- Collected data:
>>>
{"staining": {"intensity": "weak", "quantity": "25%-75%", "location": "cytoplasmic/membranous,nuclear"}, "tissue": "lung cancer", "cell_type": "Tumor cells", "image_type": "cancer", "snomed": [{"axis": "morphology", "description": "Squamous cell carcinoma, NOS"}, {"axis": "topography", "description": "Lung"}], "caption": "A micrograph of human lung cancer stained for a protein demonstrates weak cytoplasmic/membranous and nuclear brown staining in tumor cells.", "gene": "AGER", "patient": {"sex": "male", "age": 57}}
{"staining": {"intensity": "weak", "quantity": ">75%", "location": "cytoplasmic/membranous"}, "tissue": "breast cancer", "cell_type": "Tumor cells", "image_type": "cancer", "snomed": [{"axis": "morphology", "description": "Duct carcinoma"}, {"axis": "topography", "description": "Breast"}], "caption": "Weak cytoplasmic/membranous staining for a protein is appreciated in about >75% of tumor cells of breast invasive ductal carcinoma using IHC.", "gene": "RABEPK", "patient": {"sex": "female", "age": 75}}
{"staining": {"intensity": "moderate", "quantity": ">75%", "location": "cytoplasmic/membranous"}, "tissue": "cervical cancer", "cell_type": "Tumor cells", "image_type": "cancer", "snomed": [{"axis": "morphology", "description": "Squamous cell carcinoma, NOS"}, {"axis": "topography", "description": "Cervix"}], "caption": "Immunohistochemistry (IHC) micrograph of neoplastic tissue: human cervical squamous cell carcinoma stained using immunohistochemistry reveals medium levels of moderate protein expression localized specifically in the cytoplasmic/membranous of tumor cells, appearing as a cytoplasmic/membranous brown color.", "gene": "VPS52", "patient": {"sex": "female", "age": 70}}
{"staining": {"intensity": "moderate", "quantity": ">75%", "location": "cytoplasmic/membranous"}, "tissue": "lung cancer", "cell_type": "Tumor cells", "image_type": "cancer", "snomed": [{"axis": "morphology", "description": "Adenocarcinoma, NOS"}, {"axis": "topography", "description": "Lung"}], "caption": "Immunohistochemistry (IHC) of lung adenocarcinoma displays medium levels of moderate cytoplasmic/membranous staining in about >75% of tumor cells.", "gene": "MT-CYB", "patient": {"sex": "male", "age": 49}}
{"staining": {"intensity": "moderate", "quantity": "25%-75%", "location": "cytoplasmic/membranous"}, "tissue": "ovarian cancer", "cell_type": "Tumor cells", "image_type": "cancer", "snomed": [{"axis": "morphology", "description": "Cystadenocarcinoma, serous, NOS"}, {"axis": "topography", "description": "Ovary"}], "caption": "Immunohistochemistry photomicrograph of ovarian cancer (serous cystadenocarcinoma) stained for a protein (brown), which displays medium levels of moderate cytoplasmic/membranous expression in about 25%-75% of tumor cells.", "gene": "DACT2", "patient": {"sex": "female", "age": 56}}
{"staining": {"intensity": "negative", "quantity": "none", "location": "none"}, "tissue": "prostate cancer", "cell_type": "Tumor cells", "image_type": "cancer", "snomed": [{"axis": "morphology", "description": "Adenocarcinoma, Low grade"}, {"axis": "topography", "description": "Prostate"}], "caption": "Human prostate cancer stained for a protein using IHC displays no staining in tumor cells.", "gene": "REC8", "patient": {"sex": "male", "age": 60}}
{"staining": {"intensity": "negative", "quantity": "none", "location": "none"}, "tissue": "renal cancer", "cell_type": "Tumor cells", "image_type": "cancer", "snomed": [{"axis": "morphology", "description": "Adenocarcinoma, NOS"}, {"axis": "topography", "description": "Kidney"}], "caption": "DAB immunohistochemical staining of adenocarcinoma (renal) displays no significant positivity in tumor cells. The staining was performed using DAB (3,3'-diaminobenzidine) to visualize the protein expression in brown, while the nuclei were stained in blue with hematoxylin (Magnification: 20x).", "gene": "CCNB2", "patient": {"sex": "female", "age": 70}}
<<<
- Work required:
The records above are to be given again in full, word for word.

- Completed task:
{"staining": {"intensity": "weak", "quantity": "25%-75%", "location": "cytoplasmic/membranous,nuclear"}, "tissue": "lung cancer", "cell_type": "Tumor cells", "image_type": "cancer", "snomed": [{"axis": "morphology", "description": "Squamous cell carcinoma, NOS"}, {"axis": "topography", "description": "Lung"}], "caption": "A micrograph of human lung cancer stained for a protein demonstrates weak cytoplasmic/membranous and nuclear brown staining in tumor cells.", "gene": "AGER", "patient": {"sex": "male", "age": 57}}
{"staining": {"intensity": "weak", "quantity": ">75%", "location": "cytoplasmic/membranous"}, "tissue": "breast cancer", "cell_type": "Tumor cells", "image_type": "cancer", "snomed": [{"axis": "morphology", "description": "Duct carcinoma"}, {"axis": "topography", "description": "Breast"}], "caption": "Weak cytoplasmic/membranous staining for a protein is appreciated in about >75% of tumor cells of breast invasive ductal carcinoma using IHC.", "gene": "RABEPK", "patient": {"sex": "female", "age": 75}}
{"staining": {"intensity": "moderate", "quantity": ">75%", "location": "cytoplasmic/membranous"}, "tissue": "cervical cancer", "cell_type": "Tumor cells", "image_type": "cancer", "snomed": [{"axis": "morphology", "description": "Squamous cell carcinoma, NOS"}, {"axis": "topography", "description": "Cervix"}], "caption": "Immunohistochemistry (IHC) micrograph of neoplastic tissue: human cervical squamous cell carcinoma stained using immunohistochemistry reveals medium levels of moderate protein expression localized specifically in the cytoplasmic/membranous of tumor cells, appearing as a cytoplasmic/membranous brown color.", "gene": "VPS52", "patient": {"sex": "female", "age": 70}}
{"staining": {"intensity": "moderate", "quantity": ">75%", "location": "cytoplasmic/membranous"}, "tissue": "lung cancer", "cell_type": "Tumor cells", "image_type": "cancer", "snomed": [{"axis": "morphology", "description": "Adenocarcinoma, NOS"}, {"axis": "topography", "description": "Lung"}], "caption": "Immunohistochemistry (IHC) of lung adenocarcinoma displays medium levels of moderate cytoplasmic/membranous staining in about >75% of tumor cells.", "gene": "MT-CYB", "patient": {"sex": "male", "age": 49}}
{"staining": {"intensity": "moderate", "quantity": "25%-75%", "location": "cytoplasmic/membranous"}, "tissue": "ovarian cancer", "cell_type": "Tumor cells", "image_type": "cancer", "snomed": [{"axis": "morphology", "description": "Cystadenocarcinoma, serous, NOS"}, {"axis": "topography", "description": "Ovary"}], "caption": "Immunohistochemistry photomicrograph of ovarian cancer (serous cystadenocarcinoma) stained for a protein (brown), which displays medium levels of moderate cytoplasmic/membranous expression in about 25%-75% of tumor cells.", "gene": "DACT2", "patient": {"sex": "female", "age": 56}}
{"staining": {"intensity": "negative", "quantity": "none", "location": "none"}, "tissue": "prostate cancer", "cell_type": "Tumor cells", "image_type": "cancer", "snomed": [{"axis": "morphology", "description": "Adenocarcinoma, Low grade"}, {"axis": "topography", "description": "Prostate"}], "caption": "Human prostate cancer stained for a protein using IHC displays no staining in tumor cells.", "gene": "REC8", "patient": {"sex": "male", "age": 60}}
{"staining": {"intensity": "negative", "quantity": "none", "location": "none"}, "tissue": "renal cancer", "cell_type": "Tumor cells", "image_type": "cancer", "snomed": [{"axis": "morphology", "description": "Adenocarcinoma, NOS"}, {"axis": "topography", "description": "Kidney"}], "caption": "DAB immunohistochemical staining of adenocarcinoma (renal) displays no significant positivity in tumor cells. The staining was performed using DAB (3,3'-diaminobenzidine) to visualize the protein expression in brown, while the nuclei were stained in blue with hematoxylin (Magnification: 20x).", "gene": "CCNB2", "patient": {"sex": "female", "age": 70}}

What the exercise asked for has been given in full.